* [Extrait du document]:
Changements et progrès
L'année 2011 n'est-elle pas l'occasion pour nous de réfléchir sur nous-mêmes et sur la société qui nous entoure? L'an 2000 apparaît d'autant plus lointain qu'une des caractéristiques de l'époque actuelle est la compression du temps. Le temps ne fuit plus — il explose. En raison de la technologie qui fait fi de lui, des distances et des cycles diurne et nocturne. Le temps apparaît donc comme un ennemi, au point où l'expression «le temps de vivre» sera bientôt obsolète et remplacée par «l'instant de vivre». À la question «comment ça va?», chacun, peu importe l'âge, répond: «Ça ne va pas assez vite, je n'ai plus le temps de rien faire.»

* [Entrées répertoriées]:
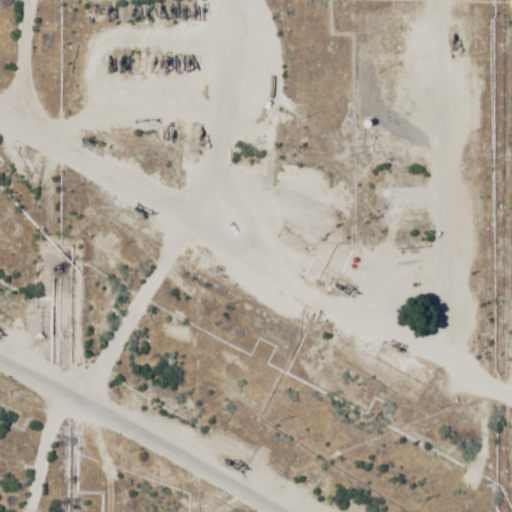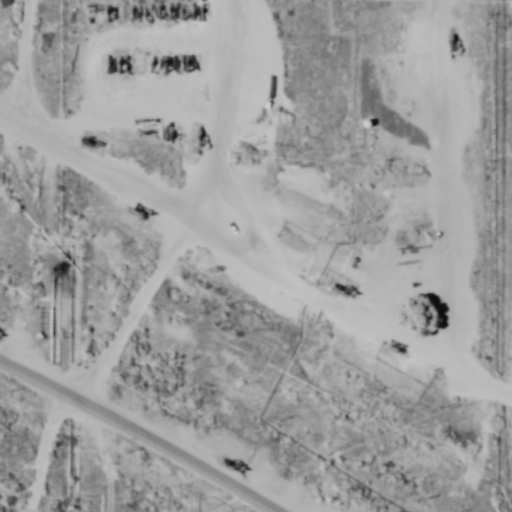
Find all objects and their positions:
road: (182, 206)
road: (394, 260)
road: (190, 269)
road: (39, 374)
road: (175, 453)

* [Consigne 1]:
Résumez en quelques phrases le paragraphe de l'extrait qui commence par « L'année 2011 n'est-elle pas ». Conservez ses idées principales.
* [Consigne 2]:
Répondez aux questions suivantes à l'aide de l'extrait.
(a) Quelle caractéristique de l'époque actuelle l'extrait mentionne-t-il ?
(b) Quelle expression remplacera bientôt « le temps de vivre » ?
(c) Que répond chacun à la question « comment ça va? » ?

* [Corrigé complet 1]:
L'année 2011 invite à réfléchir sur nous-mêmes et sur la société. L'an 2000 paraît lointain, car notre époque se caractérise par la compression du temps. Le temps ne fuit plus, il explose, à cause d'une technologie qui ignore le temps, les distances et l'alternance du jour et de la nuit. Le temps devient ainsi un ennemi, et « le temps de vivre » cédera bientôt la place à « l'instant de vivre ». Chacun, quel que soit son âge, se plaint que ça n'aille pas assez vite et de ne plus avoir le temps de rien faire.

* [Corrigé complet 2]:
(a) La compression du temps.
(b) L'expression « l'instant de vivre ».
(c) « Ça ne va pas assez vite, je n'ai plus le temps de rien faire. »